▶ **Source data**:
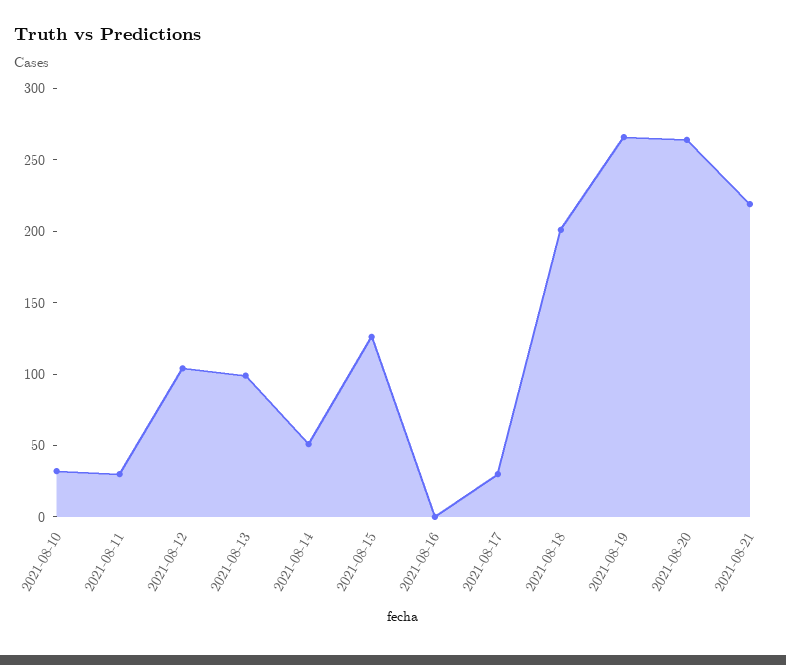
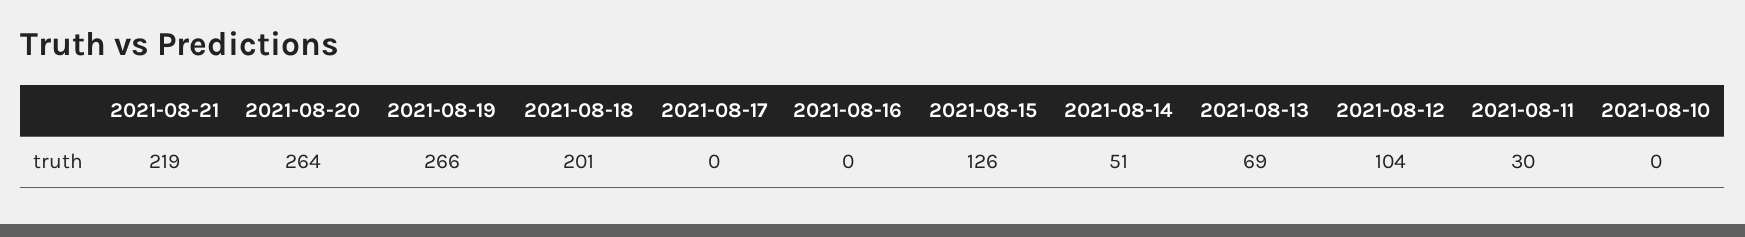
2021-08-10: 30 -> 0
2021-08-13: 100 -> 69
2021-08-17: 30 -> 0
---
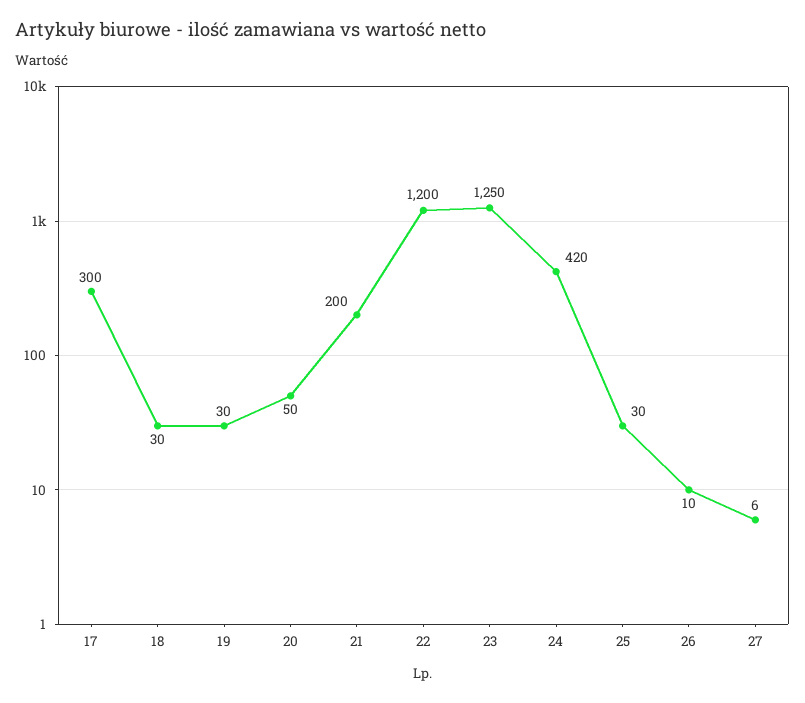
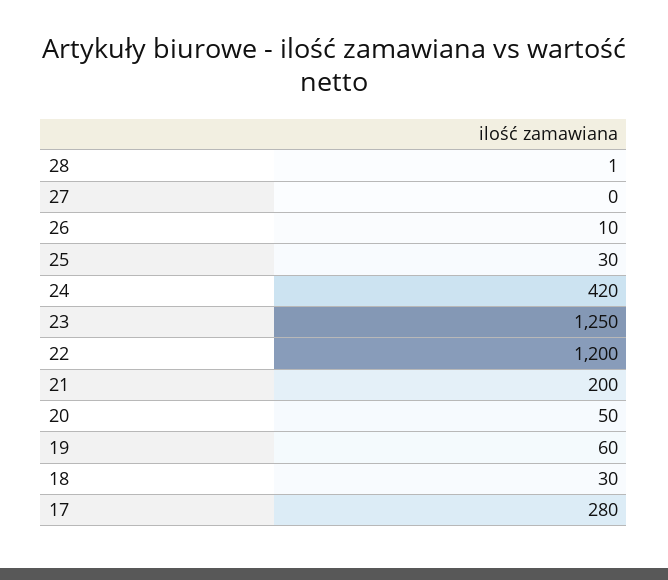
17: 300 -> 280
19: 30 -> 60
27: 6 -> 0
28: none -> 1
* * *
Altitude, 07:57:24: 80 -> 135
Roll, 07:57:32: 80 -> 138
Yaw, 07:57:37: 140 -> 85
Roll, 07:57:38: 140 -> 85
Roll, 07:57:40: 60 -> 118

▶ **Task goal**:
Nothing should appear in the answer except the lines above from the line with "Roll, 07:57:32: 80 -> 138" through the line with "Roll, 07:57:40: 60 -> 118", both included, written out exactly.

▶ **Result for this exercise**:
Roll, 07:57:32: 80 -> 138
Yaw, 07:57:37: 140 -> 85
Roll, 07:57:38: 140 -> 85
Roll, 07:57:40: 60 -> 118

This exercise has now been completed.